Provided records:
____

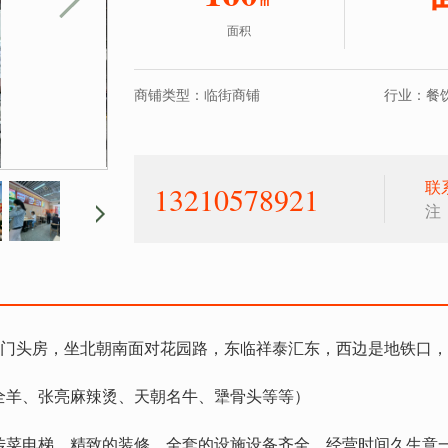
面积
商铺类型：临街商铺
行业：餐饮
联
13210578921
注
街门头房，坐北朝南面对花园路，东临祥泰汇东，西边是地铁口
全羊、张亮麻辣烫、天朝名牛、犟骨头等等）
传菜电梯，精致的装修，全套的设施设备齐全，经营时间久生意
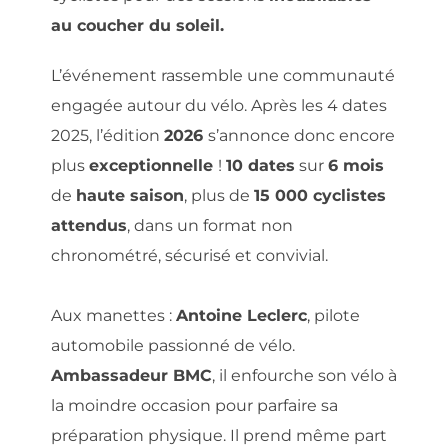
au coucher du soleil.
L’événement rassemble une communauté
engagée autour du vélo. Après les 4 dates
2025, l’édition
2026
s’annonce donc encore
plus
exceptionnelle
!
10 dates
sur
6 mois
de
haute saison
, plus de
15 000 cyclistes
attendus
, dans un format non
chronométré, sécurisé et convivial.
Aux manettes :
Antoine Leclerc
, pilote
automobile passionné de vélo.
Ambassadeur BMC
, il enfourche son vélo à
la moindre occasion pour parfaire sa
préparation physique. Il prend même part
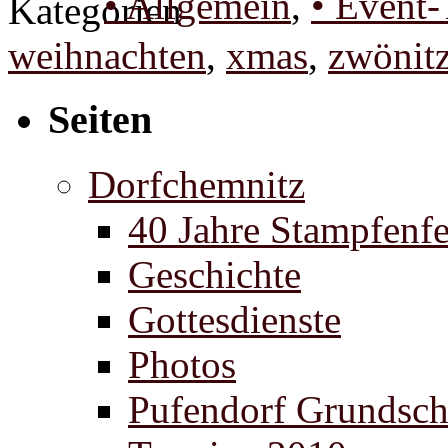
• Allgemein
,
• Event-
weihnachten
,
xmas
,
zwönitz
Seiten
Dorfchemnitz
40 Jahre Stampfenfe
Geschichte
Gottesdienste
Photos
Pufendorf Grundsch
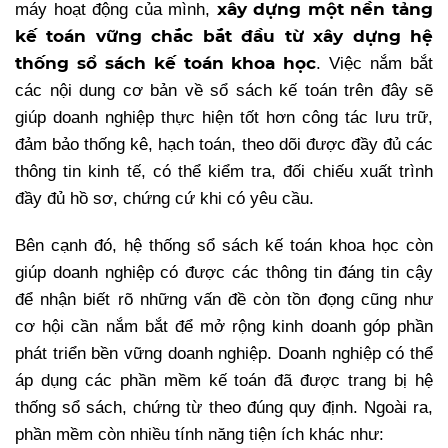
xây dựng một nền tảng
máy hoạt động của mình,
kế toán vững chắc bắt đầu từ xây dựng hệ
thống sổ sách kế toán khoa học
. Việc nắm bắt
các nội dung cơ bản về sổ sách kế toán trên đây sẽ
giúp doanh nghiệp thực hiện tốt hơn công tác lưu trữ,
đảm bảo thống kê, hạch toán, theo dõi được đầy đủ các
thông tin kinh tế, có thể kiểm tra, đối chiếu xuất trình
đầy đủ hồ sơ, chứng cứ khi có yêu cầu.
Bên cạnh đó, hệ thống sổ sách kế toán khoa học còn
giúp doanh nghiệp có được các thông tin đáng tin cậy
để nhận biết rõ những vấn đề còn tồn đọng cũng như
cơ hội cần nắm bắt để mở rộng kinh doanh góp phần
phát triển bền vững doanh nghiệp. Doanh nghiệp có thể
áp dụng các phần mềm kế toán đã được trang bị hệ
thống sổ sách, chứng từ theo đúng quy định. Ngoài ra,
phần mềm còn nhiều tính năng tiện ích khác như:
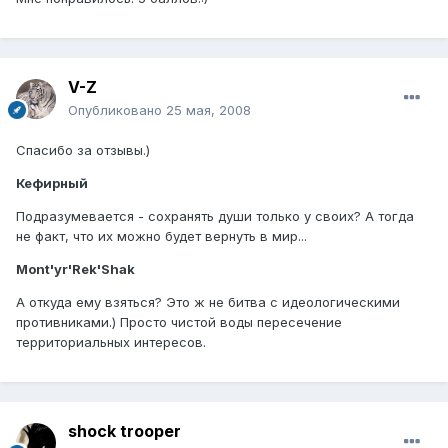
V-Z
Опубликовано
25 мая, 2008
Спасибо за отзывы.)
Кефирный
Подразумевается - сохранять души только у своих? А тогда
не факт, что их можно будет вернуть в мир...
Mont'yr'Rek'Shak
А откуда ему взяться? Это ж не битва с идеологическими
противниками.) Просто чистой воды пересечение
территориальных интересов.
shock trooper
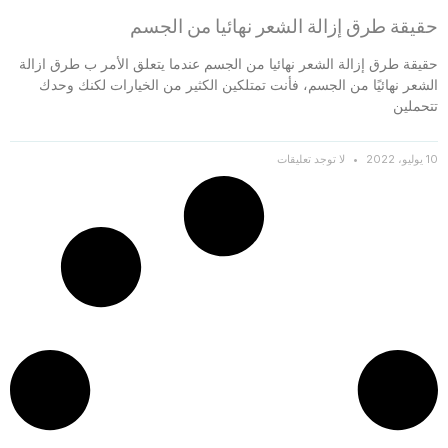
حقيقة طرق إزالة الشعر نهائيا من الجسم
حقيقة طرق إزالة الشعر نهائيا من الجسم عندما يتعلق الأمر ب طرق ازالة
الشعر نهائيًا من الجسم، فأنت تمتلكين الكثير من الخيارات لكنك وحدك
تتحملين
10 يوليو، 2022
لا توجد تعليقات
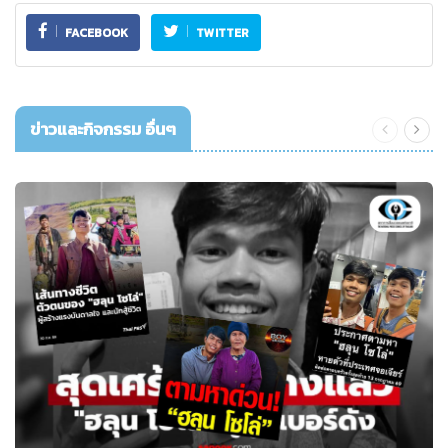
FACEBOOK
TWITTER
ข่าวและกิจกรรม อื่นๆ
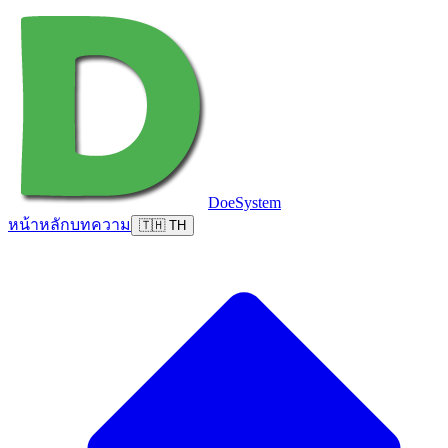
DoeSystem
หน้าหลัก
บทความ
🇹🇭 TH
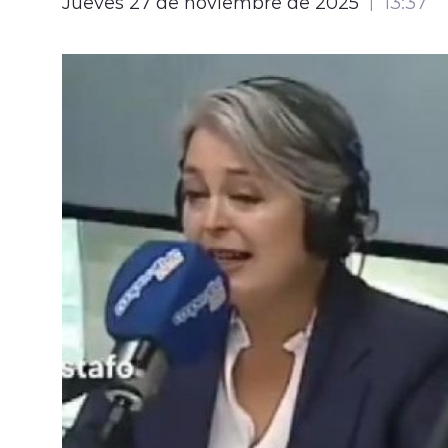
Jueves 27 de noviembre de 2025
13:37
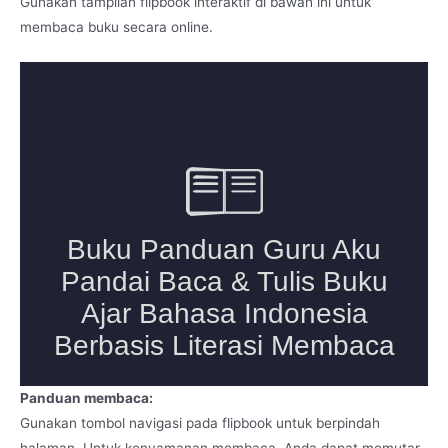
Gunakan tampilan flipbook interaktif di bawah ini untuk
membaca buku secara online.
Panduan membaca:
Gunakan tombol navigasi pada flipbook untuk berpindah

____

What is required: Reproduce every line of text from the records above without any change, and leave the pictures out of your answer.

Answer:
面积
商铺类型：临街商铺
行业：餐饮
联
13210578921
注
街门头房，坐北朝南面对花园路，东临祥泰汇东，西边是地铁口
全羊、张亮麻辣烫、天朝名牛、犟骨头等等）
传菜电梯，精致的装修，全套的设施设备齐全，经营时间久生意
au coucher du soleil.
L’événement rassemble une communauté
engagée autour du vélo. Après les 4 dates
2025, l’édition
2026
s’annonce donc encore
plus
exceptionnelle
!
10 dates
sur
6 mois
de
haute saison
, plus de
15 000 cyclistes
attendus
, dans un format non
chronométré, sécurisé et convivial.
Aux manettes :
Antoine Leclerc
, pilote
automobile passionné de vélo.
Ambassadeur BMC
, il enfourche son vélo à
la moindre occasion pour parfaire sa
préparation physique. Il prend même part
• Allgemein
,
• Event-
weihnachten
,
xmas
,
zwönitz
Seiten
Dorfchemnitz
40 Jahre Stampfenfe
Geschichte
Gottesdienste
Photos
Pufendorf Grundsch
xây dựng một nền tảng
máy hoạt động của mình,
kế toán vững chắc bắt đầu từ xây dựng hệ
thống sổ sách kế toán khoa học
. Việc nắm bắt
các nội dung cơ bản về sổ sách kế toán trên đây sẽ
giúp doanh nghiệp thực hiện tốt hơn công tác lưu trữ,
đảm bảo thống kê, hạch toán, theo dõi được đầy đủ các
thông tin kinh tế, có thể kiểm tra, đối chiếu xuất trình
đầy đủ hồ sơ, chứng cứ khi có yêu cầu.
Bên cạnh đó, hệ thống sổ sách kế toán khoa học còn
giúp doanh nghiệp có được các thông tin đáng tin cậy
để nhận biết rõ những vấn đề còn tồn đọng cũng như
cơ hội cần nắm bắt để mở rộng kinh doanh góp phần
phát triển bền vững doanh nghiệp. Doanh nghiệp có thể
áp dụng các phần mềm kế toán đã được trang bị hệ
thống sổ sách, chứng từ theo đúng quy định. Ngoài ra,
phần mềm còn nhiều tính năng tiện ích khác như:
V-Z
Опубликовано
25 мая, 2008
Спасибо за отзывы.)
Кефирный
Подразумевается - сохранять души только у своих? А тогда
не факт, что их можно будет вернуть в мир...
Mont'yr'Rek'Shak
А откуда ему взяться? Это ж не битва с идеологическими
противниками.) Просто чистой воды пересечение
территориальных интересов.
shock trooper
حقيقة طرق إزالة الشعر نهائيا من الجسم
حقيقة طرق إزالة الشعر نهائيا من الجسم عندما يتعلق الأمر ب طرق ازالة
الشعر نهائيًا من الجسم، فأنت تمتلكين الكثير من الخيارات لكنك وحدك
تتحملين
10 يوليو، 2022
لا توجد تعليقات
FACEBOOK
TWITTER
ข่าวและกิจกรรม อื่นๆ
DoeSystem
หน้าหลัก
บทความ
🇹🇭 TH
Jueves 27 de noviembre de 2025
13:37
Gunakan tampilan flipbook interaktif di bawah ini untuk
membaca buku secara online.
Panduan membaca:
Gunakan tombol navigasi pada flipbook untuk berpindah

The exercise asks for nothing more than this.